# beep

## Christian99

Hallo, ich bin grad am ausprobieren mit "beep" und hab festgestellt, dass das ändern der Frequenz in kleinen Schritten keinen Unterschied macht, also "beep -f 440" und "beep -f 439" liefern den selben Ton, der übrigens etwas höher ist als 440 Hz. Irgendwann macht er dann mal einen größeren Tonsprung, wie groß dass Intervall ist, in dem der gleiche Ton immer kommt ist frequenzabhängig, bei besagten 440 Hz sind es ca 15, bei 100 Hz higegen nur 2. Kennt jemand das Phänomen, und eventuell eine Lösung, oder hat jemand eine Idee wieso das so ist?

Schöne Grüße

Christian

----------

## Max Steel

Ich würde einfach sagen dass das, das Ohr nicht auseinanderhalten kann.

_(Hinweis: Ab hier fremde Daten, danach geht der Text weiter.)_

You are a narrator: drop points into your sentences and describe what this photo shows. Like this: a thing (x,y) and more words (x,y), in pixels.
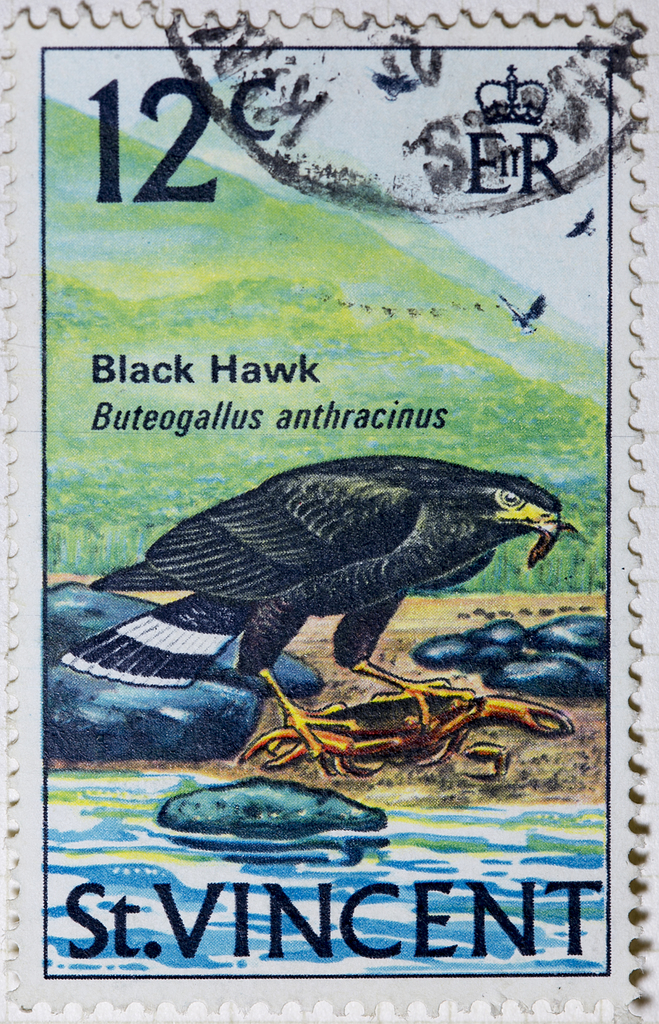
This image looks like a painting. There is a bird (345,511) in the middle (341,513), which is in black color. There is water (265,881) at the bottom (265,881). This looks like a stamp.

Und dann kommt eben dieser Punkt denn man wieder deutlicher hört, oder so.

----------

## Christian99

nein, es sind ganz eindeutig sprünge, bei einer Frequenz von 100 Hz kann man 1 Hz ohne Probleme hören, außerdem hab ich ein stimmgerät. und eine tonleiter hört sich fürchterlich an.

----------

## think4urs11

Nunja, diese onboard-Quäker sind nunmal alles andere als HiFi.

----------

## Christian99

das ist schon klar, aber eigentlich kann jeder Lautsprecher ein kontinuierliches Frequenzspektrum wiedergeben, halt genau die Frequenz, die der Strom hat, der durch fließt. Die Sprünge können meiner Ansicht nach nicht vom Lautsprecher kommen. Ich hab da eher beep oder so in verdacht, dass eben die frequenzen nicht passend erzeugt, bzw nur in groben schritten. Ist sowas schon jemand aufgefallen?

----------

## think4urs11

paßt nicht ganz zum Thema aber gilt die Lautsprecherthese nur für klassische Membranlautsprecher oder auch für die auf Mainboards oft in Billigstausführung verwendeten ferroelektrischen aka Piezo?

----------

## Christian99

hmm, gute frage. ich würde mal sagen das gilt auch für piezos. die werden ja auch in manchen Lautsprechern für billige Stereoanlagen verwendet. ich denke, der Frequenzbereich ist lediglich nicht so groß wie bei normalen Lautsprechern.

----------